Francisco Garcia Gudiel, Rios Montt’s defense attorney, insists that the Constitutional Court judgment is appropriate, and that he will be ready to defend Rios Montt whenever a new tribunal convenes to hear the case.

Constitutional Court Hears Amnesty Challenge

Now, in the midst of this tremendous uncertainty, the Constitutional Court is opening again the question of whether Rios Montt should be entitled to amnesty for crimes committed during his 1982-83 rule.

On Wednesday, May 29, the Constitutional Court held a public hearing on whether a 1986 amnesty should prevent Rios Montt’s prosecution. This hearing was in response to legal challenges filed long ago, but left unresolved by the Court.

In 1986, Rios Montt’s successor, General Humberto Mejia Victores, who had himself taken over rule of Guatemala in a military coup, issued a general amnesty for all crimes committed between March 1982 and January 1986, including the entire period of Rios Montt’s rule. However, during the peace accords, Guatemala enacted a law repealing all prior amnesty laws (Decree 133-97) and a National Reconciliation Law (Decree 145-96) which provided a limited amnesty, but excluded explicitly from any amnesty the crimes of genocide, torture, forced disappearance, and other international crimes.

The defense argues that the National Reconciliation Law may not apply retroactively. Both lower courts rejected the defense arguments and insisted that no amnesty could prevent the prosecution of these two former generals on charges of genocide and crimes against humanity. The Constitutional Court is due to issue a judgment within five days in response to the legal challenge just heard.

But there are other unresolved amnesty challenges. The Constitutional Court scheduled another public hearing next week, on Thursday, June 6, in response to a separate amnesty challenge lodged by Rios Montt’s defense attorneys. Francisco Garcia Gudiel, one of Rios Montt’s defense attorneys, says that on June 22 the Constitutional Court is due to hear yet another defense assertion that an amnesty prevents any prosecution.

Wednesday’s Constitutional Court hearing comes only weeks after Guatemala’s Secretary of Peace, Antonio Arenales Forno, represented to a skeptical United Nations Committee Against Torture that an amnesty prevents the prosecution of historic crimes in Guatemala. Claudio Grossman, President of the UN Committee Against Torture, and a former head of the Inter-American Court of Human Rights, challenged Arenales Forno, recalling Guatemala’s long history of impunity concerning crimes committed during Guatemala’s armed conflict. “Guatemala is a signatory to the Inter-American Convention of Human Rights, and the Inter-American Court has recognized the incompatibility of amnesty laws with certain war crimes,” he said.
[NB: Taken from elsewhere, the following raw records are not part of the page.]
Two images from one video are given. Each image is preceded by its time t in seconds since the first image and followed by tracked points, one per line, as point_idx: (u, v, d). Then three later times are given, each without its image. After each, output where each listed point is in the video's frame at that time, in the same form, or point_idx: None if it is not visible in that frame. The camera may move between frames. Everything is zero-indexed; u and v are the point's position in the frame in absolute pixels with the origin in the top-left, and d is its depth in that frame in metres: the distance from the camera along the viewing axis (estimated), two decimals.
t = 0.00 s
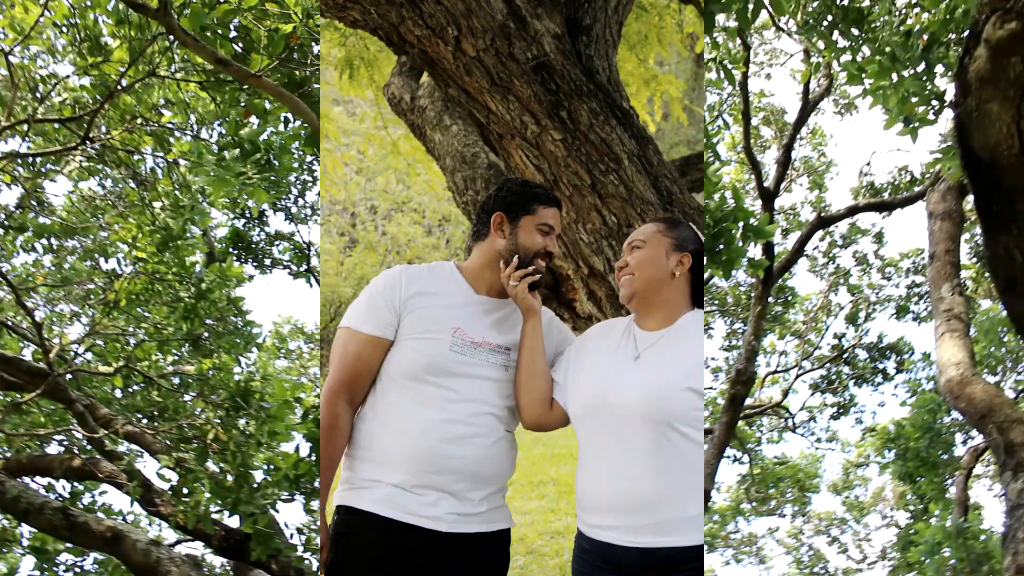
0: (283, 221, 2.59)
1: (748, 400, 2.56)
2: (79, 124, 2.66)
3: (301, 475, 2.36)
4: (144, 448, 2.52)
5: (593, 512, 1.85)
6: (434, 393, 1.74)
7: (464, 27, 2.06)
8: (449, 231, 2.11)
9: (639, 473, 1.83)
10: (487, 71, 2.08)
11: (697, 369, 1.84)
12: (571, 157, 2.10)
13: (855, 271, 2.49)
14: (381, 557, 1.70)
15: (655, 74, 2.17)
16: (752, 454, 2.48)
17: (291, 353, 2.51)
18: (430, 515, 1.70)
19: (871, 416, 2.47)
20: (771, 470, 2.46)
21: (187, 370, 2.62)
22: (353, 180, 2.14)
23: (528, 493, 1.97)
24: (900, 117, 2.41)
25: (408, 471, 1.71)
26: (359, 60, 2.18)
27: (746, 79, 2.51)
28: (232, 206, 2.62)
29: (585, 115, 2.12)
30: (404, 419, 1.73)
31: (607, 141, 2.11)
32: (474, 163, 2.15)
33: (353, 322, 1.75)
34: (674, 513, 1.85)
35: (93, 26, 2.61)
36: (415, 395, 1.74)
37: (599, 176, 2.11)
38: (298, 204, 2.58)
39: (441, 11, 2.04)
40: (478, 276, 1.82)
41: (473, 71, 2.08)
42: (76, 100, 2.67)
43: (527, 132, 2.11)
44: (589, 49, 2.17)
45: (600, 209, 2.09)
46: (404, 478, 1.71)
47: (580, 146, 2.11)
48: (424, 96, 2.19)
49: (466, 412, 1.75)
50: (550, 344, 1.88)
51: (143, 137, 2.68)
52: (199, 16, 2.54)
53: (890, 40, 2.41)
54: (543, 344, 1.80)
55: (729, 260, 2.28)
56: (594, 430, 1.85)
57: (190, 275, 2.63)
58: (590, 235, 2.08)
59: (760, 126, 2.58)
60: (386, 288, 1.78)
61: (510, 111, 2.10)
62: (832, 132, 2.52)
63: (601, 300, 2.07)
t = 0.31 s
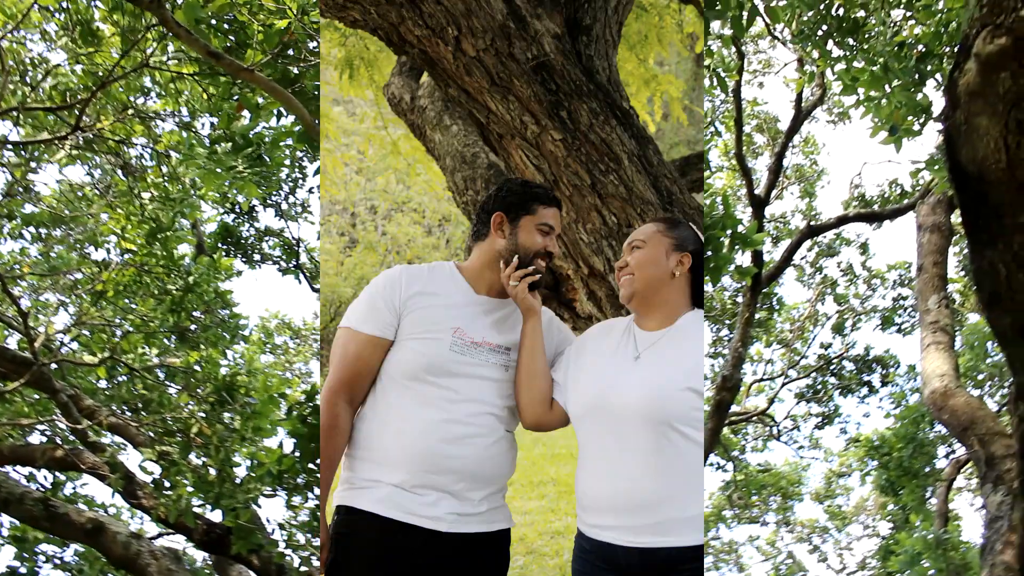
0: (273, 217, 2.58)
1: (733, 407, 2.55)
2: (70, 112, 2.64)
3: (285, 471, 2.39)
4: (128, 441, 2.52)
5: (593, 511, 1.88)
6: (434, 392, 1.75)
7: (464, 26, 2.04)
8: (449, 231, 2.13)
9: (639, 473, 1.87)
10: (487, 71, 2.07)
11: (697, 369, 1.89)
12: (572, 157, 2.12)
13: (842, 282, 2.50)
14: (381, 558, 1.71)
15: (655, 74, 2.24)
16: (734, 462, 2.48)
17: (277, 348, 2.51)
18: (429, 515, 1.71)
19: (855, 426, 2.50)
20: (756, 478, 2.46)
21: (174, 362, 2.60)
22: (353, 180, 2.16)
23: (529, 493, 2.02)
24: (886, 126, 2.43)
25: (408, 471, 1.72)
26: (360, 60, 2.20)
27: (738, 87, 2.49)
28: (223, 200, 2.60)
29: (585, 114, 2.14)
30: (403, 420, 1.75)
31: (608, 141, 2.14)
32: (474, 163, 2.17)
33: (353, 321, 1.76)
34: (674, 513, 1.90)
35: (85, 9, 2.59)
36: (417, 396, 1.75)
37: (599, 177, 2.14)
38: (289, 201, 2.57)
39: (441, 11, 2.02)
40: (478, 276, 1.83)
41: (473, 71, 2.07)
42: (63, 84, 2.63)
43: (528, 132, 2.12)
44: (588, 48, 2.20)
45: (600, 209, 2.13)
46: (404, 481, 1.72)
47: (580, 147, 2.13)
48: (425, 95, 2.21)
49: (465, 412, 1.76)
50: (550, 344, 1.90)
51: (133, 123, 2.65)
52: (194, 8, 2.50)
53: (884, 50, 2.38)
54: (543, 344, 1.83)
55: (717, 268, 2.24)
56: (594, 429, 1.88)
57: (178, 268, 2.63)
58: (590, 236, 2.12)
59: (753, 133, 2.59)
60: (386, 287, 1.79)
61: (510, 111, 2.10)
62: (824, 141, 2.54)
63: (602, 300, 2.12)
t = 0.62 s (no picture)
0: (262, 212, 2.57)
1: (718, 415, 2.56)
2: (60, 98, 2.61)
3: (267, 465, 2.47)
4: (110, 431, 2.51)
5: (593, 511, 2.00)
6: (434, 393, 1.84)
7: (463, 26, 2.13)
8: (449, 231, 2.20)
9: (639, 473, 1.98)
10: (487, 71, 2.16)
11: (696, 369, 2.01)
12: (572, 157, 2.20)
13: (829, 292, 2.52)
14: (381, 557, 1.79)
15: (655, 74, 2.29)
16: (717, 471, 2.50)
17: (263, 342, 2.49)
18: (430, 515, 1.80)
19: (837, 436, 2.51)
20: (740, 485, 2.49)
21: (159, 353, 2.58)
22: (352, 179, 2.23)
23: (529, 493, 2.10)
24: (872, 136, 2.45)
25: (409, 471, 1.80)
26: (359, 60, 2.25)
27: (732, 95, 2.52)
28: (211, 191, 2.60)
29: (585, 114, 2.21)
30: (403, 419, 1.83)
31: (609, 141, 2.21)
32: (474, 163, 2.24)
33: (353, 322, 1.83)
34: (674, 513, 2.01)
35: None
36: (417, 394, 1.83)
37: (599, 176, 2.21)
38: (277, 198, 2.57)
39: (441, 11, 2.11)
40: (478, 276, 1.92)
41: (473, 71, 2.16)
42: (56, 69, 2.59)
43: (527, 132, 2.20)
44: (588, 48, 2.26)
45: (600, 210, 2.20)
46: (404, 479, 1.80)
47: (581, 147, 2.20)
48: (425, 96, 2.27)
49: (468, 413, 1.85)
50: (550, 344, 1.99)
51: (125, 112, 2.61)
52: None
53: (875, 60, 2.45)
54: (543, 344, 1.92)
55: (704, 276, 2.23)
56: (595, 429, 2.00)
57: (165, 258, 2.59)
58: (590, 236, 2.19)
59: (746, 141, 2.59)
60: (386, 288, 1.86)
61: (509, 111, 2.19)
62: (817, 151, 2.53)
63: (602, 300, 2.18)
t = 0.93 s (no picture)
0: (250, 205, 2.58)
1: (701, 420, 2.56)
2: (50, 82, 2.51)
3: (246, 456, 2.52)
4: (91, 419, 2.48)
5: (594, 511, 2.06)
6: (434, 393, 1.97)
7: (463, 26, 2.16)
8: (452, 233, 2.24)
9: (640, 473, 2.04)
10: (487, 71, 2.19)
11: (696, 370, 2.07)
12: (573, 157, 2.24)
13: (815, 299, 2.52)
14: (382, 556, 1.94)
15: (655, 74, 2.43)
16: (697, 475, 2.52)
17: (248, 332, 2.55)
18: (430, 515, 1.94)
19: (819, 442, 2.51)
20: (722, 490, 2.50)
21: (142, 342, 2.53)
22: (352, 179, 2.53)
23: (529, 493, 2.25)
24: (861, 145, 2.46)
25: (409, 472, 1.94)
26: (359, 61, 2.55)
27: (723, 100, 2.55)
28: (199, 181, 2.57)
29: (585, 114, 2.25)
30: (404, 418, 1.95)
31: (609, 141, 2.25)
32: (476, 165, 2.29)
33: (354, 323, 1.95)
34: (674, 513, 2.07)
35: None
36: (416, 393, 1.96)
37: (599, 176, 2.25)
38: (266, 191, 2.60)
39: (441, 12, 2.14)
40: (478, 276, 2.03)
41: (474, 71, 2.19)
42: (49, 53, 2.49)
43: (528, 131, 2.24)
44: (588, 47, 2.31)
45: (600, 209, 2.25)
46: (404, 480, 1.94)
47: (581, 147, 2.24)
48: (424, 96, 2.57)
49: (466, 415, 1.97)
50: (550, 344, 2.08)
51: (114, 96, 2.54)
52: None
53: (865, 70, 2.46)
54: (542, 344, 2.01)
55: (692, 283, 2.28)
56: (595, 429, 2.06)
57: (151, 245, 2.54)
58: (590, 236, 2.24)
59: (738, 147, 2.60)
60: (386, 288, 1.98)
61: (509, 110, 2.23)
62: (808, 160, 2.54)
63: (602, 300, 2.25)
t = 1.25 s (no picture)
0: (238, 196, 2.55)
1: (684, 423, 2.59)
2: (39, 67, 2.51)
3: (227, 448, 2.49)
4: (70, 405, 2.46)
5: (594, 512, 2.04)
6: (434, 393, 1.96)
7: (463, 27, 2.16)
8: (449, 231, 2.27)
9: (639, 473, 2.02)
10: (487, 71, 2.19)
11: (696, 370, 2.03)
12: (573, 158, 2.24)
13: (803, 308, 2.54)
14: (382, 556, 1.94)
15: (655, 74, 2.36)
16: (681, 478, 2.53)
17: (234, 322, 2.51)
18: (430, 514, 1.93)
19: (801, 450, 2.53)
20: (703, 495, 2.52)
21: (124, 329, 2.51)
22: (352, 179, 2.28)
23: (529, 493, 2.17)
24: (851, 157, 2.47)
25: (409, 472, 1.94)
26: (359, 60, 2.32)
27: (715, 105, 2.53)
28: (190, 169, 2.55)
29: (585, 114, 2.25)
30: (403, 418, 1.95)
31: (609, 141, 2.25)
32: (474, 163, 2.31)
33: (353, 323, 1.95)
34: (674, 513, 2.04)
35: None
36: (416, 393, 1.96)
37: (599, 176, 2.24)
38: (254, 182, 2.56)
39: (441, 12, 2.14)
40: (478, 276, 2.03)
41: (474, 71, 2.19)
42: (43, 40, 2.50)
43: (528, 132, 2.24)
44: (588, 47, 2.30)
45: (600, 209, 2.24)
46: (403, 481, 1.94)
47: (581, 147, 2.24)
48: (425, 96, 2.35)
49: (469, 415, 1.97)
50: (550, 344, 2.06)
51: (106, 84, 2.52)
52: None
53: (855, 81, 2.47)
54: (542, 345, 2.00)
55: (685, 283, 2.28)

Head of the International Commission Against Impunity in Guatemala Slated for Early Departure

Meanwhile, Guatemalan media reported on Wednesday (and the United Nations later confirmed) that Francisco Dall’Anese, the Commissioner of the International Commission Against Impunity in Guatemala (or CICIG, for its initials in Spanish), will step down in September. He had been expected to carry the post until September 2015, but will not renew his contract.

Guatemala’s Foreign Minister Fernando Carrera remarked that the Guatemalan government complained to the United Nations, which appoints the CICIG Commissioner, about public statements CICIG made during the course of the Rios Montt genocide trial. Carrera, however, expressed continued support for the institution of the CICIG. (”Hemos dicho a la ONU que nos parece importante que el Comisionado sea siempre una persona que guarde equidad en los procesos. Lo importante es que continúe el fortalecimiento de la CICIG.”) Dall’Anese insists that his early departure is because he wants to spend more time with his family.